Tuesday, 7 July 2015

Just Like Watching Brazil

I have just returned from Campinas in Brazil, where I was attending the 18th biennial conference of the International Association for the Study of Popular Music (IASPM). I heard some great papers there, covering a wide range of subjects (from Astrid Gliberto to Metallica, from modernism to the Musicians’ Union). I also gave my own paper, ‘Sounds Revolting’, which was drawn largely from my recent blog entries about big data and new music. I introduced it by asking the delegates if they knew the current number one single, either in the UK, the US or Brazil. The fact that I didn’t receive a single correct reply confirmed my thesis and is a reflection of the lack of centrality that the charts play in people’s lives. Or is it just indicative of IASPM? One of the curious things about the international association of popular music is that it doesn't pay much attention to the most popular popular music.

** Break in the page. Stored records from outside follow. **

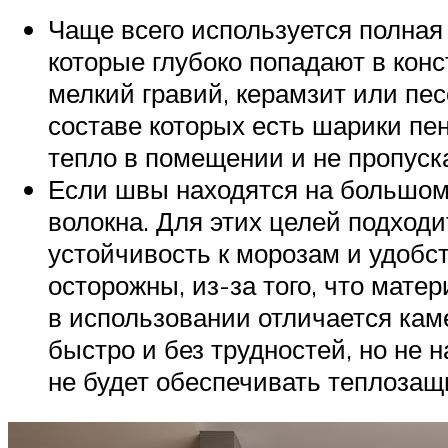
Чаще всего используется полная
которые глубоко попадают в кон
мелкий гравий, керамзит или пе
составе которых есть шарики пе
тепло в помещении и не пропуск
Если швы находятся на большом 
волокна. Для этих целей подход
устойчивость к морозам и удобс
осторожны, из-за того, что мате
в использовании отличается кам
быстро и без трудностей, но не
не будет обеспечивать теплозащ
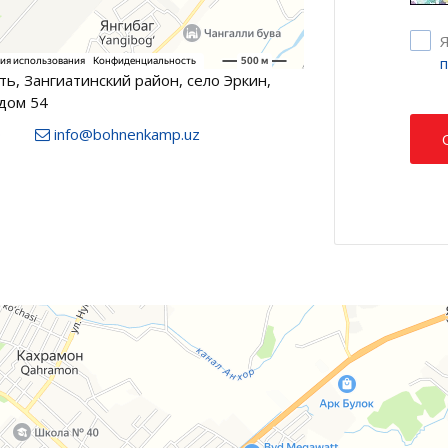
Я
ь, Зангиатинский район, село Эркин,
дом 54
0
info@bohnenkamp.uz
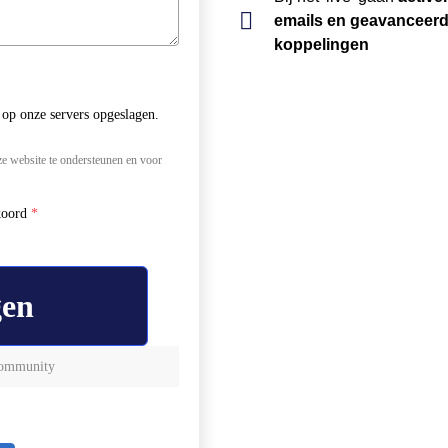
emails en geavanceer
koppelingen
t op onze servers opgeslagen.
ze website te ondersteunen en voor
koord
*
gen
 Community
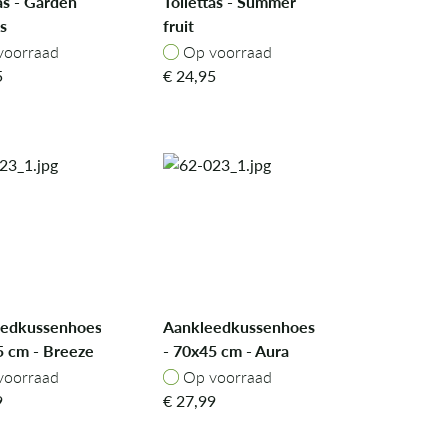
as - Garden
Toilettas - Summer
s
fruit
oorraad
Op voorraad
voorraad
Op voorraad
5
€
24,95
eedkussenhoes
Aankleedkussenhoes
5 cm - Breeze
- 70x45 cm - Aura
Dino
oorraad
Op voorraad
voorraad
Op voorraad
9
€
27,99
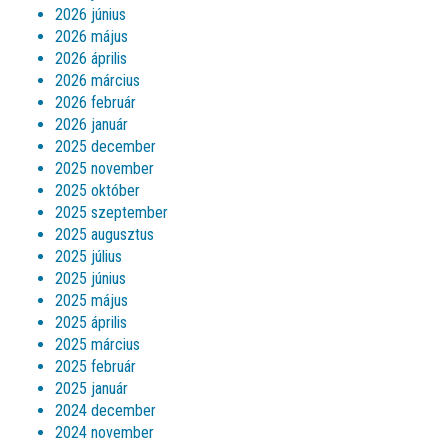
2026 június
2026 május
2026 április
2026 március
2026 február
2026 január
2025 december
2025 november
2025 október
2025 szeptember
2025 augusztus
2025 július
2025 június
2025 május
2025 április
2025 március
2025 február
2025 január
2024 december
2024 november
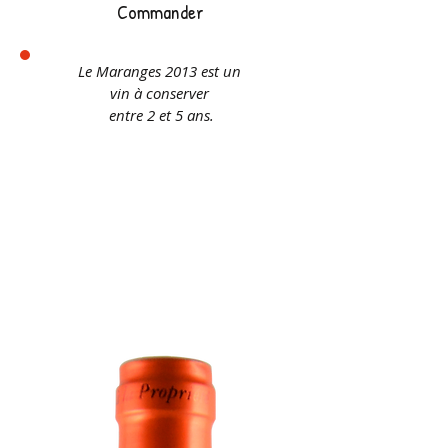
Commander
Le Maranges 2013 est un
vin à conserver
entre 2 et 5 ans.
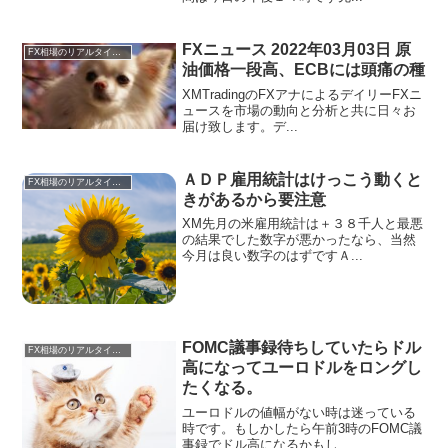
FXニュース 2022年03月03日 原
FX相場のリアルタイム情報
油価格一段高、ECBには頭痛の種
XMTradingのFXアナによるデイリーFXニ
ュースを市場の動向と分析と共に日々お
届け致します。デ...
ＡＤＰ雇用統計はけっこう動くと
FX相場のリアルタイム情報
きがあるから要注意
XM先月の米雇用統計は＋３８千人と最悪
の結果でした数字が悪かったなら、当然
今月は良い数字のはずですＡ...
FOMC議事録待ちしていたらドル
FX相場のリアルタイム情報
高になってユーロドルをロングし
たくなる。
ユーロドルの値幅がない時は迷っている
時です。もしかしたら午前3時のFOMC議
事録でドル高になるかもし...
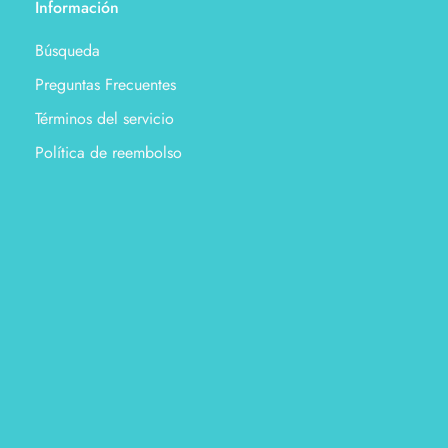
Información
Búsqueda
Preguntas Frecuentes
Términos del servicio
Política de reembolso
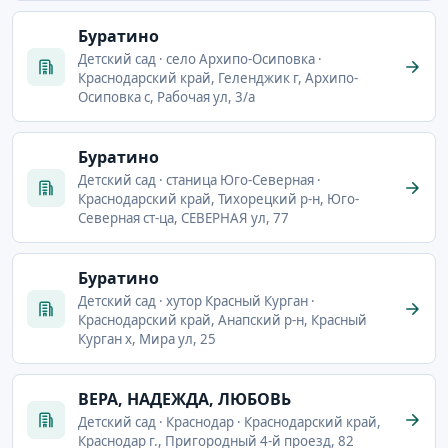
Буратино
Детский сад · село Архипо-Осиповка ·
Краснодарский край, Геленджик г, Архипо-
Осиповка с, Рабочая ул, 3/а
Буратино
Детский сад · станица Юго-Северная ·
Краснодарский край, Тихорецкий р-н, Юго-
Северная ст-ца, СЕВЕРНАЯ ул, 77
Буратино
Детский сад · хутор Красный Курган ·
Краснодарский край, Анапский р-н, Красный
Курган х, Мира ул, 25
ВЕРА, НАДЕЖДА, ЛЮБОВЬ
Детский сад · Краснодар · Краснодарский край,
Краснодар г., Пригородный 4-й проезд, 82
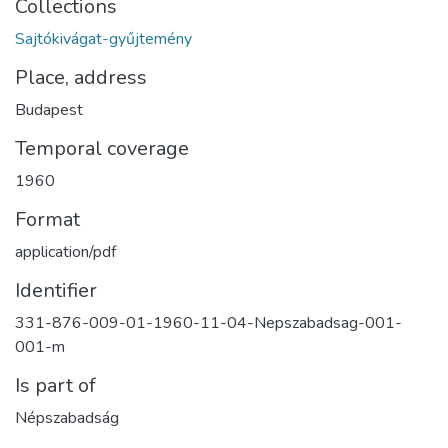
Collections
Sajtókivágat-gyűjtemény
Place, address
Budapest
Temporal coverage
1960
Format
application/pdf
Identifier
331-876-009-01-1960-11-04-Nepszabadsag-001-
001-m
Is part of
Népszabadság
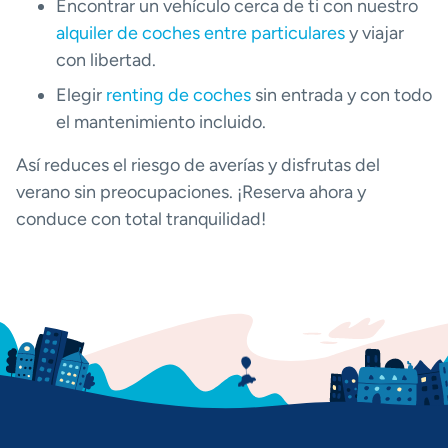
Encontrar un vehículo cerca de ti con nuestro
alquiler de coches entre particulares
y viajar
con libertad.
Elegir
renting de coches
sin entrada y con todo
el mantenimiento incluido.
Así reduces el riesgo de averías y disfrutas del
verano sin preocupaciones. ¡Reserva ahora y
conduce con total tranquilidad!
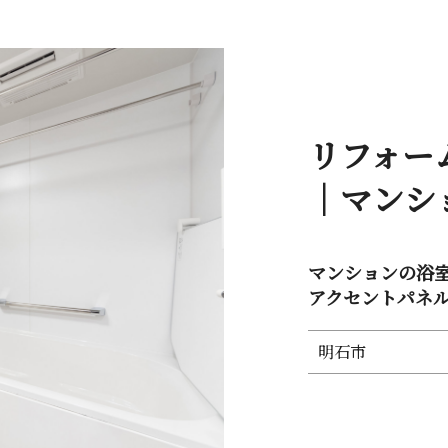
リフォー
｜マ ン シ 
マンションの浴室リ
アクセントパネルで
明石市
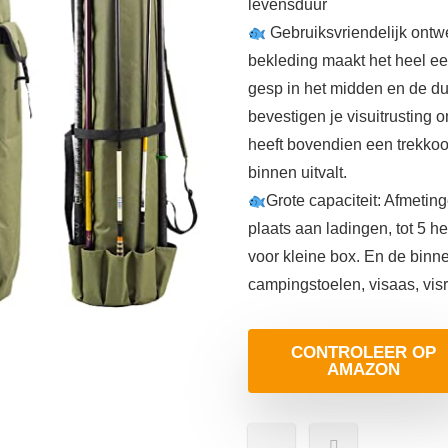
levensduur
Gebruiksvriendelijk ontw
bekleding maakt het heel e
gesp in het midden en de d
bevestigen je visuitrusting 
heeft bovendien een trekkoord
binnen uitvalt.
Grote capaciteit: Afmetin
plaats aan ladingen, tot 5 h
voor kleine box. En de bin
campingstoelen, visaas, vis
CONTROLEER OP
AMAZON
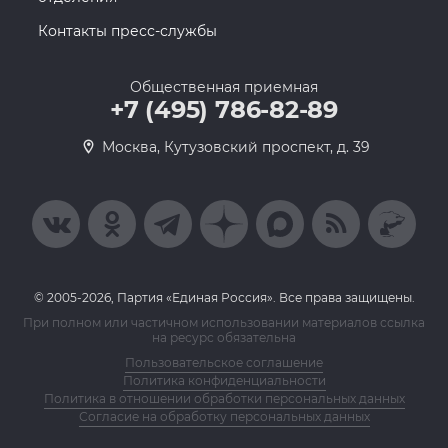
Контакты пресс-службы
Общественная приемная
+7 (495) 786-82-89
Москва, Кутузовский проспект, д. 39
© 2005-2026, Партия «Единая Россия». Все права защищены.
При полном или частичном использовании материалов ссылка
на ресурс обязательна
Пользовательское соглашение
Политика конфиденциальности
Политика в отношении обработки персональных данных
Согласие на обработку персональных данных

I attended plenty of talks, but none of the papers addressed music that is currently in the charts.
            While I was at the conference I met with Olivier Julien, who lectures in music at the Sorbonne. He has recently written a great review of my book in the French journal Volume, in which he describes its structure as a ‘truly brilliant idea’. He sums up:

Given this clever and engaging formal scheme, and considering it helps organize an argument that is particularly well researched and documented while providing an overall pleasant and stimulating reading experience, I believe Osborne’s book to be one of the best recent contributions to what Amanda Bayley described, back in 2009, as “the increasingly diverse research currently being undertaken in the field of recorded music” (2009: 2). For these reasons, I am certain Vinyl: A History of the Analogue Record will soon feature prominently on many bookshelves, alongside such classics as Andre Millard’s America on Record (1995) or Mark Katz’s Capturing Sound (2004).